*** Begin section ***

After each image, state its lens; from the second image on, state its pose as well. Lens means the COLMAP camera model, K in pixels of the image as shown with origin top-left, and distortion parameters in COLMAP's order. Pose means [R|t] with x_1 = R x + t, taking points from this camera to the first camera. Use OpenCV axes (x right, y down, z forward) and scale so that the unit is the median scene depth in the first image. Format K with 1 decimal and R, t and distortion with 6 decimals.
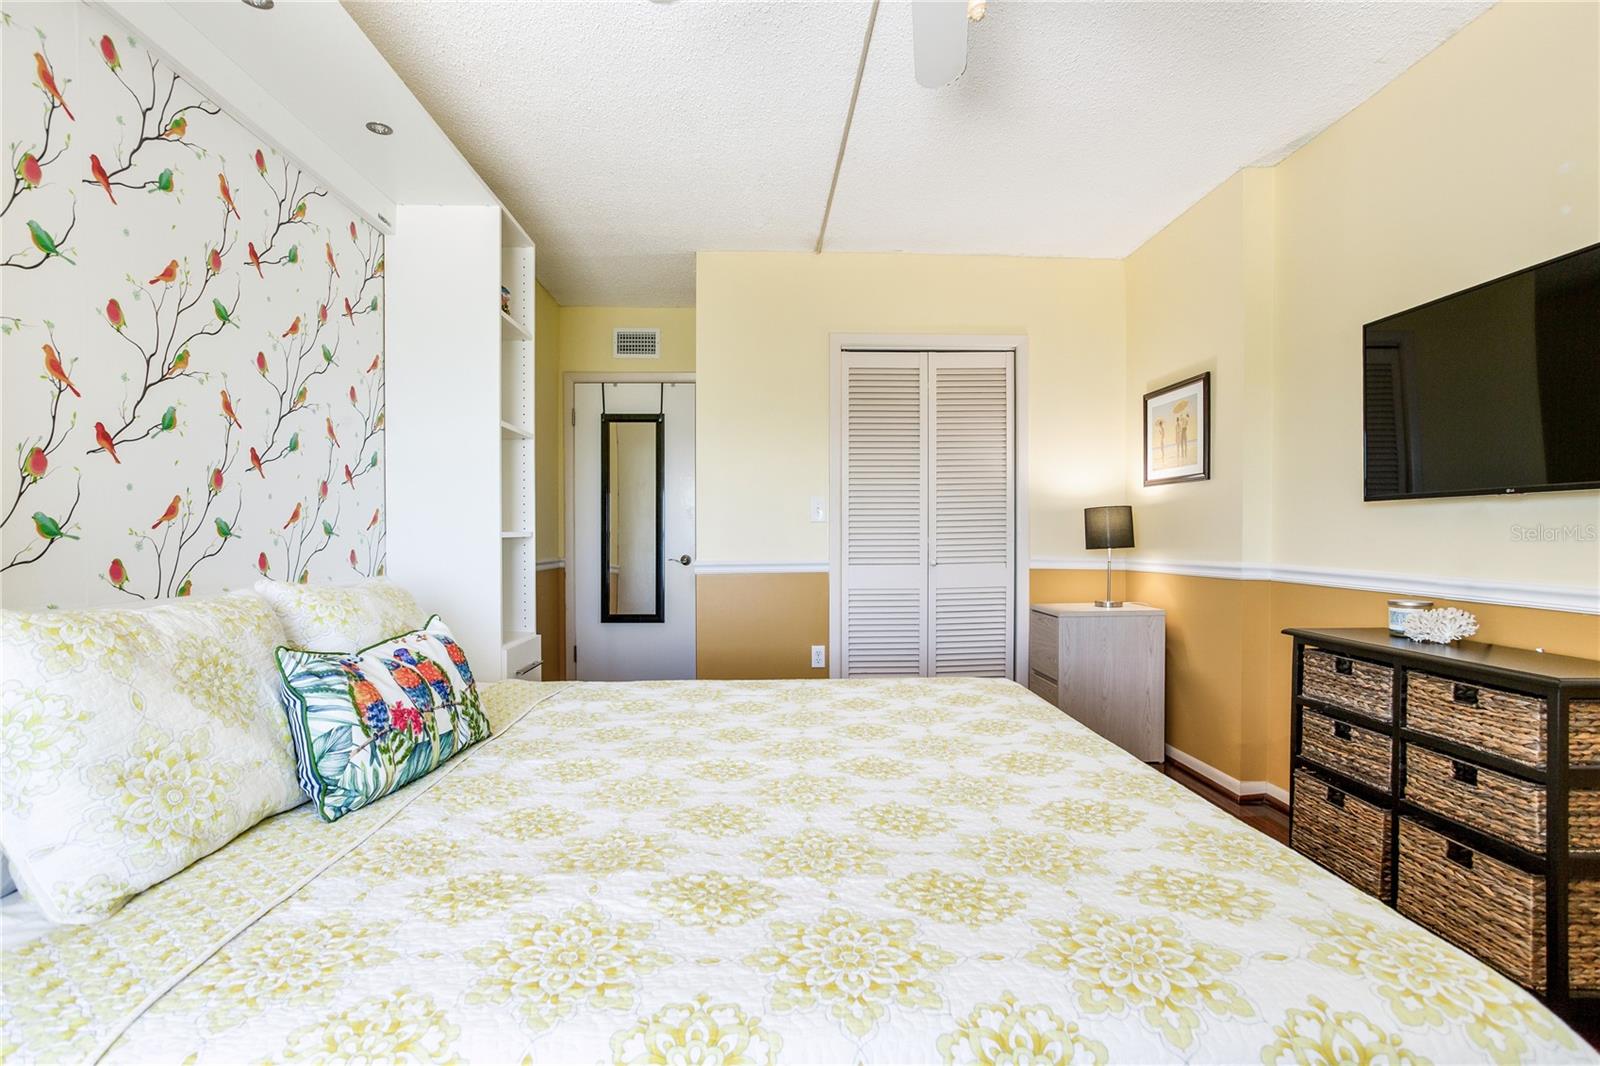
lens RADIAL K [[764.3, 0, 799.7], [0, 764.3, 548.8], [0, 0, 1]] dist [-0.016774, 0.007381]
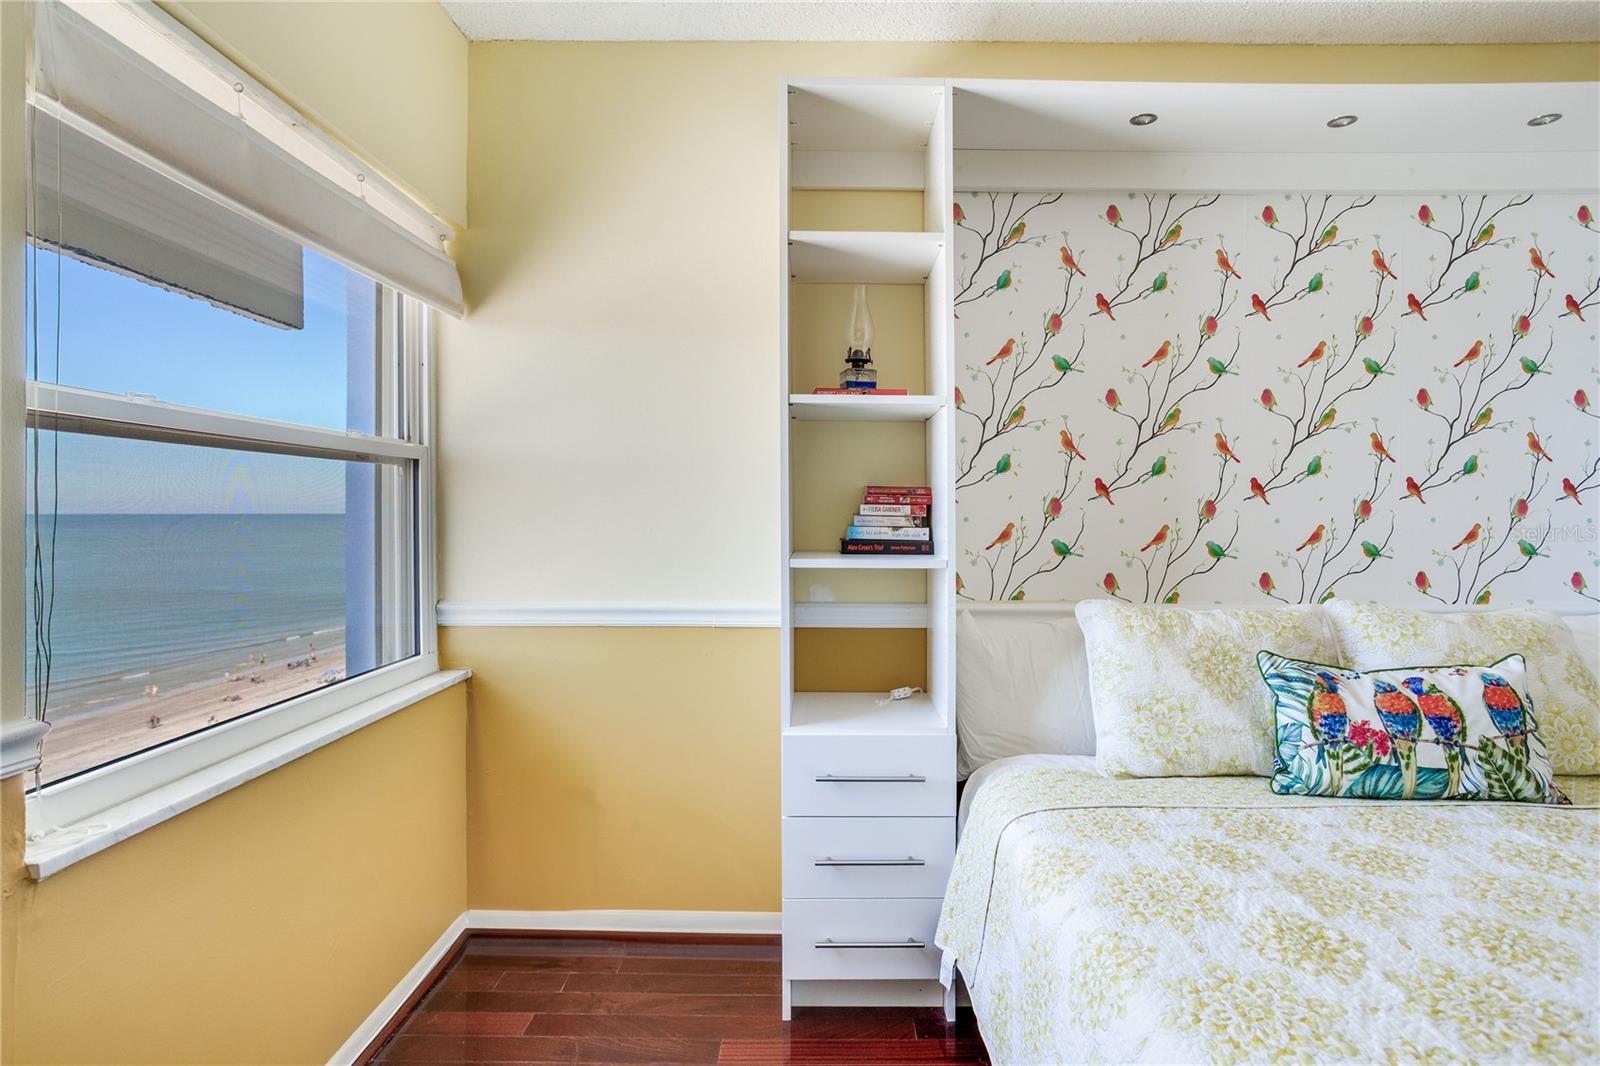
lens RADIAL K [[764.3, 0, 797.9], [0, 764.3, 522.3], [0, 0, 1]] dist [-0.016774, 0.007381]
pose [[-0.033343, 0.001044, -0.999443, 0.672538], [-0.019175, 0.999815, 0.001684, -0.082807], [0.999260, 0.019220, -0.033317, 0.222789]]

*** End section ***

Task requirements>
Extract the lines word for word, starting from the first one and ending after the line that contains "548.8], [0, 0, 1]] dist [-0.016774, 0.007381]". Leave the pictures out of your answer.

Solved exercise>
After each image, state its lens; from the second image on, state its pose as well. Lens means the COLMAP camera model, K in pixels of the image as shown with origin top-left, and distortion parameters in COLMAP's order. Pose means [R|t] with x_1 = R x + t, taking points from this camera to the first camera. Use OpenCV axes (x right, y down, z forward) and scale so that the unit is the median scene depth in the first image. Format K with 1 decimal and R, t and distortion with 6 decimals.
lens RADIAL K [[764.3, 0, 799.7], [0, 764.3, 548.8], [0, 0, 1]] dist [-0.016774, 0.007381]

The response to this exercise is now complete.